Text extracted from each page
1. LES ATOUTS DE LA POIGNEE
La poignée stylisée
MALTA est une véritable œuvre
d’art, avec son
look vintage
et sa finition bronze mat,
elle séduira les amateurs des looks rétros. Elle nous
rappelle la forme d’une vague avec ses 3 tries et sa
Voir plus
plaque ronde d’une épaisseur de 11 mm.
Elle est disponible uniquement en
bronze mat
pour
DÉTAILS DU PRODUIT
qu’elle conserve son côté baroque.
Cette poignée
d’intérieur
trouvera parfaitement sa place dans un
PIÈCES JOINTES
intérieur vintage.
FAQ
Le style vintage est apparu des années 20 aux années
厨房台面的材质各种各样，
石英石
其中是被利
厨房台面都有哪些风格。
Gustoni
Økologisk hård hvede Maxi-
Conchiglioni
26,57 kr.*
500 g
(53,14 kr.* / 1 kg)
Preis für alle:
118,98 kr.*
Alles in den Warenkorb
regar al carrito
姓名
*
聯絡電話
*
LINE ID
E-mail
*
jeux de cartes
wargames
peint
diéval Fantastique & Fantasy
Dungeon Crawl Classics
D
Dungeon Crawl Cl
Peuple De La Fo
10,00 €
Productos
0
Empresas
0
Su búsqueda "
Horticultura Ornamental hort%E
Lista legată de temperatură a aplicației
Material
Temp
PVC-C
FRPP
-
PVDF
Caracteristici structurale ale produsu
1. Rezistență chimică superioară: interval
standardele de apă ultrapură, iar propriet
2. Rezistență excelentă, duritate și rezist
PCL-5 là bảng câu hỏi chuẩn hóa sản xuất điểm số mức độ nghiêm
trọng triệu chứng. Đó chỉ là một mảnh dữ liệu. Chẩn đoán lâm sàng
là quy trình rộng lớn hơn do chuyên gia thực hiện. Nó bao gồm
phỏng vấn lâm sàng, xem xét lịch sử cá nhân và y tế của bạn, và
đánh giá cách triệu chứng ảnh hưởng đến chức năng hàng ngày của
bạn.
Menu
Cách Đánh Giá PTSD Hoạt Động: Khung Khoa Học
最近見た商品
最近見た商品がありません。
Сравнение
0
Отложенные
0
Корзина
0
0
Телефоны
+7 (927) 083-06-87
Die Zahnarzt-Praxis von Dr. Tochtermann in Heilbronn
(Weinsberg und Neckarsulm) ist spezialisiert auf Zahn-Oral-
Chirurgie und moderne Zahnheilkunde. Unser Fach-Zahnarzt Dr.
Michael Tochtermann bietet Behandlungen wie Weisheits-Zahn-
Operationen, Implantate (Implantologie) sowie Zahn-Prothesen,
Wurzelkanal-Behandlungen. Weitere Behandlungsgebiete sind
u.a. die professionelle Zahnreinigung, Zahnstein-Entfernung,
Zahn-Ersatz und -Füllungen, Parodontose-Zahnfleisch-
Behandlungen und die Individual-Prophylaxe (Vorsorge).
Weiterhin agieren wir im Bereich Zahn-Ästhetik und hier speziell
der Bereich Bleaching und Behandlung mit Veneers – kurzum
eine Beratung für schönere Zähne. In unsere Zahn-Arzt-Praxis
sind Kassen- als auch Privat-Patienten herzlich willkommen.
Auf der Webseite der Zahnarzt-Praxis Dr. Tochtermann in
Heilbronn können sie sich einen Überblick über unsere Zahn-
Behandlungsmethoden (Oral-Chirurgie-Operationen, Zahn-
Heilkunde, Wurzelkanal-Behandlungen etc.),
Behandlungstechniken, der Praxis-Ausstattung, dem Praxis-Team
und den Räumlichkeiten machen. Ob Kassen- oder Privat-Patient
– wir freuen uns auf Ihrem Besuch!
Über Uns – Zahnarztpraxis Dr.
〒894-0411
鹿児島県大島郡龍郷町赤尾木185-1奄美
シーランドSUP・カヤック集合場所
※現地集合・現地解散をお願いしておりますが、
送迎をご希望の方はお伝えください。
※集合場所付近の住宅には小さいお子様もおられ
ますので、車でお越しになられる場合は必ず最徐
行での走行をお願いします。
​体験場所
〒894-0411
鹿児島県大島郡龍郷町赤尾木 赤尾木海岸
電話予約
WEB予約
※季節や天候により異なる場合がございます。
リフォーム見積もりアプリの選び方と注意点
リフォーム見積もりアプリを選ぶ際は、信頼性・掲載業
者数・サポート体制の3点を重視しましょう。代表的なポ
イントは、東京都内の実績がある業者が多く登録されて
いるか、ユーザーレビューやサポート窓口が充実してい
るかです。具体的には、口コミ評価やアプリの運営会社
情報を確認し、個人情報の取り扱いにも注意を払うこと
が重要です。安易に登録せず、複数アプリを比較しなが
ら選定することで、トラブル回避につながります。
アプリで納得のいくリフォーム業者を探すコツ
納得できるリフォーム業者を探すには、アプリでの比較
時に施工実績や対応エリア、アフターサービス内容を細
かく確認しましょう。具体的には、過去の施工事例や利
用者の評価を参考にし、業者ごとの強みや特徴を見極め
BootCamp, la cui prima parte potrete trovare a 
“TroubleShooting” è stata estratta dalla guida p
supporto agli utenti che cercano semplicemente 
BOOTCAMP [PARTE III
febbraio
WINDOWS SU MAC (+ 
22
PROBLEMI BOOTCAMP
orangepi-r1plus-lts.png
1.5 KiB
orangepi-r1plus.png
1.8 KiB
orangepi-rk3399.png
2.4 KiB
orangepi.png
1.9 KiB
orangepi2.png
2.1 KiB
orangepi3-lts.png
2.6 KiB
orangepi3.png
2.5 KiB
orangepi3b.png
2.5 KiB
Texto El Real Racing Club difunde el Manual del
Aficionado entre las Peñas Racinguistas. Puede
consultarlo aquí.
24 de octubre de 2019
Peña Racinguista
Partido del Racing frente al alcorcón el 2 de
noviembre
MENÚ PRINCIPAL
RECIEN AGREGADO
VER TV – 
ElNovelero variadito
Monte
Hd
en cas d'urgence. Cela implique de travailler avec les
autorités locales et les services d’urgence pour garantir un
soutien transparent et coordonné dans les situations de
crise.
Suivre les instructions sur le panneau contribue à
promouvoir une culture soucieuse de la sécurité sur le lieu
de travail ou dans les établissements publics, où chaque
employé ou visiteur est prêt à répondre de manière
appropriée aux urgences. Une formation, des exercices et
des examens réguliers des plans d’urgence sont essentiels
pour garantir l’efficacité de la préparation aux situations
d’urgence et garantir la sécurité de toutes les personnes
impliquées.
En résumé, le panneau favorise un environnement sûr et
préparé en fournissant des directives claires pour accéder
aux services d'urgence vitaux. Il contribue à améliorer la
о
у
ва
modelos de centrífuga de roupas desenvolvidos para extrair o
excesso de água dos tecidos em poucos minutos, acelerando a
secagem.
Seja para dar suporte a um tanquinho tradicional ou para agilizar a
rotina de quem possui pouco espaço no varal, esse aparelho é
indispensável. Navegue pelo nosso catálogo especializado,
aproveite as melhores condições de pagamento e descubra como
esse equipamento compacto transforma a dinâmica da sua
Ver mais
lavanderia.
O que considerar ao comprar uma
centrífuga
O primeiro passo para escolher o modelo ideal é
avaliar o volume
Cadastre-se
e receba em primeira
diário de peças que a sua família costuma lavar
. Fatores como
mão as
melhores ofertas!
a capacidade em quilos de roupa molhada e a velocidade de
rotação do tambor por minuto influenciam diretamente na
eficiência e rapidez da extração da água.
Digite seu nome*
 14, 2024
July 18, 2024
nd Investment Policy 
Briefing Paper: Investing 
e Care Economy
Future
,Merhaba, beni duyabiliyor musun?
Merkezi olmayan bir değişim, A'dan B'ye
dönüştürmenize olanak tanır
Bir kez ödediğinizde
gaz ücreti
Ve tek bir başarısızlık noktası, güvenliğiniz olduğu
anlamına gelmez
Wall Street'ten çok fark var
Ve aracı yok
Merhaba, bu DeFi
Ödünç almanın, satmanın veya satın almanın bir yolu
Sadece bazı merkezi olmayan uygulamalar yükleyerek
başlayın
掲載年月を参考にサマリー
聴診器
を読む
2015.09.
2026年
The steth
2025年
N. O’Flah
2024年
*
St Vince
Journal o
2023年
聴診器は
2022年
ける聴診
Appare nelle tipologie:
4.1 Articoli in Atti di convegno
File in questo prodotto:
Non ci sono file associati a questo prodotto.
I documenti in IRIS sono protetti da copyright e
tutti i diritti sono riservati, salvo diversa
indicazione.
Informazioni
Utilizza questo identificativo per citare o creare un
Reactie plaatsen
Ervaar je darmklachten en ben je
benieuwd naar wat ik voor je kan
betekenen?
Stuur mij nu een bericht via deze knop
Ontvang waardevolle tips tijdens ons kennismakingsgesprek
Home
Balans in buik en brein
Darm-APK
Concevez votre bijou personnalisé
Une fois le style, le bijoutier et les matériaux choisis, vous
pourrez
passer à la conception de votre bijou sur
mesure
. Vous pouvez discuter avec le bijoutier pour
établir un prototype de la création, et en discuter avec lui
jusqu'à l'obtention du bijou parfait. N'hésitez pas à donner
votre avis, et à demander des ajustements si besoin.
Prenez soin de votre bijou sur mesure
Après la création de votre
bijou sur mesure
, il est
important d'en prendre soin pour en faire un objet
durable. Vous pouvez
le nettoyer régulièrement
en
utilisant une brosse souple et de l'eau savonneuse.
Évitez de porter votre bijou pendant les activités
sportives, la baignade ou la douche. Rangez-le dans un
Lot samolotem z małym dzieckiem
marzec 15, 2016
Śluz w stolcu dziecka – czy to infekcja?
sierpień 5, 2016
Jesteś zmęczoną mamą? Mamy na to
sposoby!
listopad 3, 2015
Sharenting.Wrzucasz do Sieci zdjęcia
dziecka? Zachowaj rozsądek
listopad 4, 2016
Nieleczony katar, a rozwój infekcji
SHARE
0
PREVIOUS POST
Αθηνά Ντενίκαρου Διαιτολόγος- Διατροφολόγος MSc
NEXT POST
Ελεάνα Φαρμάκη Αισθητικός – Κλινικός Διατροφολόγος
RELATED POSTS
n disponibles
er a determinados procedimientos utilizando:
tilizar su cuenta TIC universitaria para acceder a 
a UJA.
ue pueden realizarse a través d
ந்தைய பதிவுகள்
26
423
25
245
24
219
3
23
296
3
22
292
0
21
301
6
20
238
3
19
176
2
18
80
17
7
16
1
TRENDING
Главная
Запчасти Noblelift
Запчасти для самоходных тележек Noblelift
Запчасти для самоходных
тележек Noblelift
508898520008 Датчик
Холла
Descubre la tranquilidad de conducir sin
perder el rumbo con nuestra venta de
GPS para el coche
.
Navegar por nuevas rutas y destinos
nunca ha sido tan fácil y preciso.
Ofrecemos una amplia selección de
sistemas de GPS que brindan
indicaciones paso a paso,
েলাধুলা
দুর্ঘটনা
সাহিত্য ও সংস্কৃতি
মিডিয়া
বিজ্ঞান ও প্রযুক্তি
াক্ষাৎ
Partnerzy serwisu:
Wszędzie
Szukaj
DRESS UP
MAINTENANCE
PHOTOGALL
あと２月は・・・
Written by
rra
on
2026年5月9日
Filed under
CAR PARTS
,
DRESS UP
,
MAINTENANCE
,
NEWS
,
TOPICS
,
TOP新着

The task
Quote the items word for word, starting at the very beginning and stopping after the line that contains "Elle est disponible uniquement en", with that line included.

Exercise solution
1. LES ATOUTS DE LA POIGNEE
La poignée stylisée
MALTA est une véritable œuvre
d’art, avec son
look vintage
et sa finition bronze mat,
elle séduira les amateurs des looks rétros. Elle nous
rappelle la forme d’une vague avec ses 3 tries et sa
Voir plus
plaque ronde d’une épaisseur de 11 mm.
Elle est disponible uniquement en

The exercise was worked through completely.